Chase Schweiger was an active, “completely healthy” 7-year-old when he suddenly collapsed from a stroke on May 19th, 2014.
“It was a typical Monday,” Wendi Schweiger, Chase’s mom, tells PEOPLE in an exclusive story this week. Chase was about to head off to karate class when he spotted his friends playing soccer outside and decided to join. His mother, Wendi, let him go, and all was well until she “suddenly heard one of the boys say, ‘Get up, get up.’”
“I walked up to him and he was staring at me with his eyes wide open, but his face looked funny — something was off,” Wendi recalled.
His mother called 9-11, and Chase was first taken to a hospital near their Marlton, New Jersey home. Wendi and her husband, Jordan, describe Chase as having a slumped face and right-side paralysis. Despite these symptoms being classic signs of a stroke, doctors initially believed he was having a seizure; the chances of a healthy 7-year-old having a stroke was just so low.
“The hospital, EMTs — no one realized it, because they just would not expect a 7-year-old to have a stroke,” Wendi said.
After a grueling six hours of tests, the local hospital decided to send Chase by ambulance to Children’s Hospital of Philadelphia (CHOP), which was described as being ‘better equipped’ to diagnose Chase. There, after another 13 hours, an MRI confirmed that Chase had suffered a stroke.

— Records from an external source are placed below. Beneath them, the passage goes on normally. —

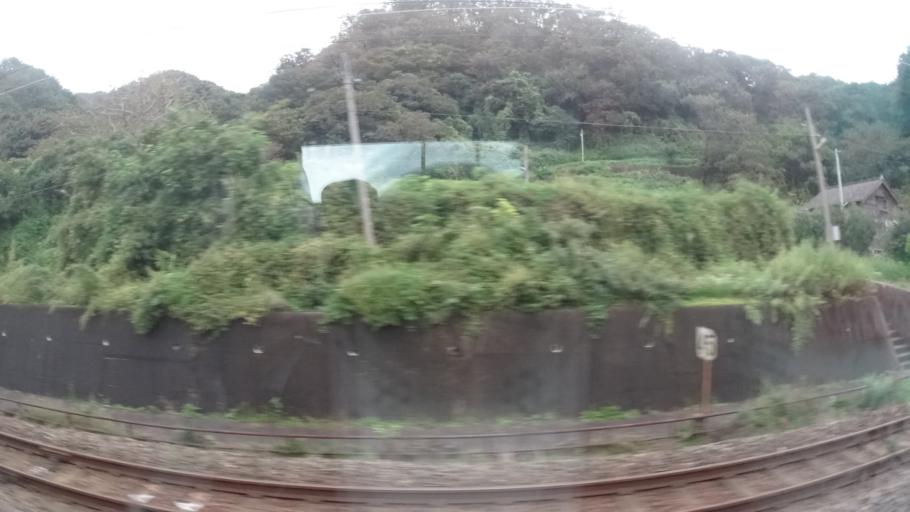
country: JP
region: Yamagata
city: Tsuruoka
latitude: 38.6274
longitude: 139.5899
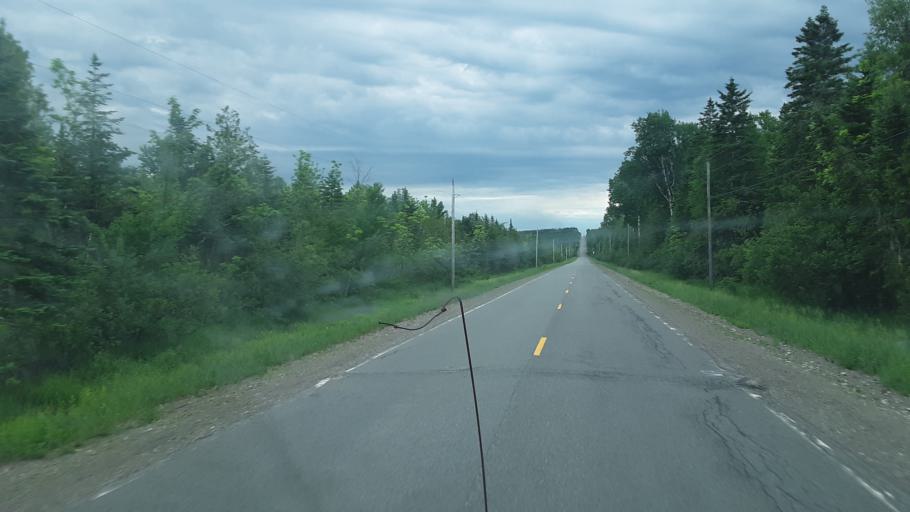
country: US
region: Maine
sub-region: Penobscot County
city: Patten
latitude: 45.8358
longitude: -68.3247
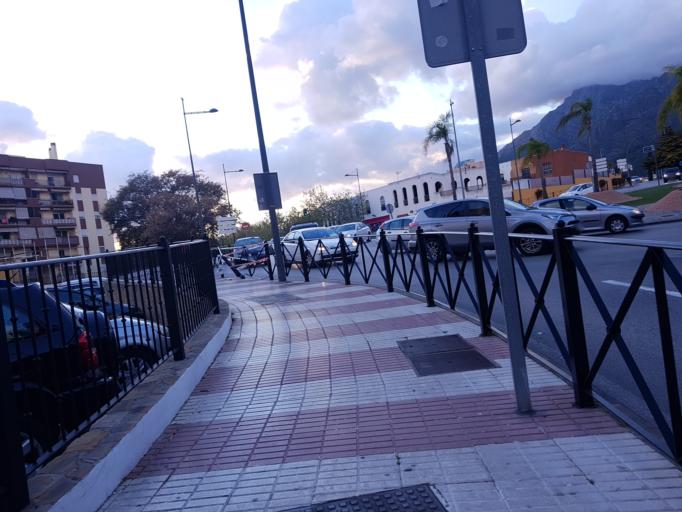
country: ES
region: Andalusia
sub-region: Provincia de Malaga
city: Marbella
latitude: 36.5176
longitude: -4.8895
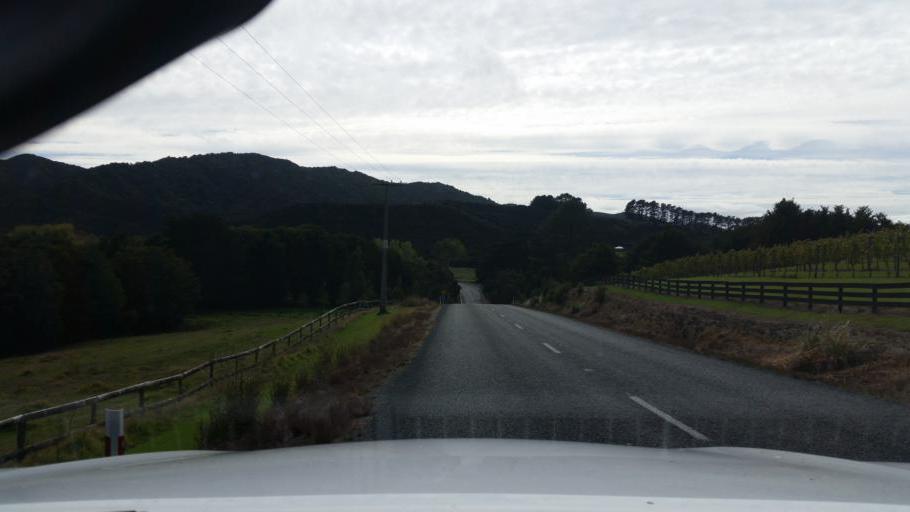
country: NZ
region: Auckland
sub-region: Auckland
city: Wellsford
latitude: -36.0887
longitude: 174.5342
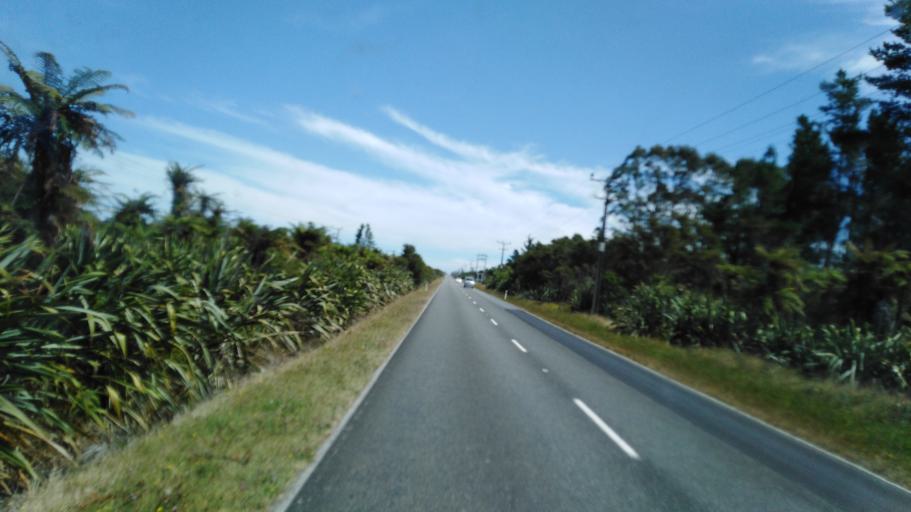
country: NZ
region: West Coast
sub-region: Buller District
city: Westport
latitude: -41.7429
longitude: 171.6914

At CHOP, doctors removed a part of Chase’s skull to help the swelling in his brain. For two days, doctors and Chase’s parents feared the worst.
“He’s still not walking, he’s still not talking, he still can’t keep his head up or eat,” Jordan said. “The doctors are going through the worst-case scenarios — that he might not make it, or if he does there’s a very good chance he’ll never walk or talk again.”
On the third day, a nurse asked Chase a question. To their surprise, he responded with a “creaky little yes.”
“They never expected it,” Jordan said. “To this day, his neurologist says the things that he does based on the amount of damage in his brain from the stroke are not feasible; it doesn’t make sense.”
For the next three months, Chase underwent “intense” physical, occupational and speech therapy at CHOP. On his final day, Chase was able to walk out of the hospital on his own.
“It’s been a continual rollercoaster ride because we’ll take a step forward and then it’ll be two steps back,” Wendi said. “At times Chase made major progress and then slower,” Jordan adds. “And it’s ongoing; it’ll probably never end for him.”
Now 15 years old, Chase wears a brace on his right leg to help with his balance, and ‘doesn’t have much use of his right hand.’
“But we’re very lucky, and in all regards, Chase is really a typical teenager,” Wendi said.
While it’s a rare occurrence, the Schweighers are on a mission to “get the word out locally that kids can have strokes.” A year after Chase’s stroke, Wendi organized an event at his school with local news stations.
There, attendees were taught an acronym to learn the signs of a stroke — FAST — F for facial drooping, A for arm weakness, S for speech difficulties and T for time. If a person experiences any of these signs, they should call 9-11 “FAST.”
More recently, at Chase’s Bar Mitzvah project two years ago, they went to firehouses and ‘talked to EMTs about how kids can have strokes, too.’
“There’s no way to prevent a stroke, other than just being healthy,” Jordan said. “And we still do not know to this day why Chase had one. So to be able to know the signs and recognize a stroke can save a life.”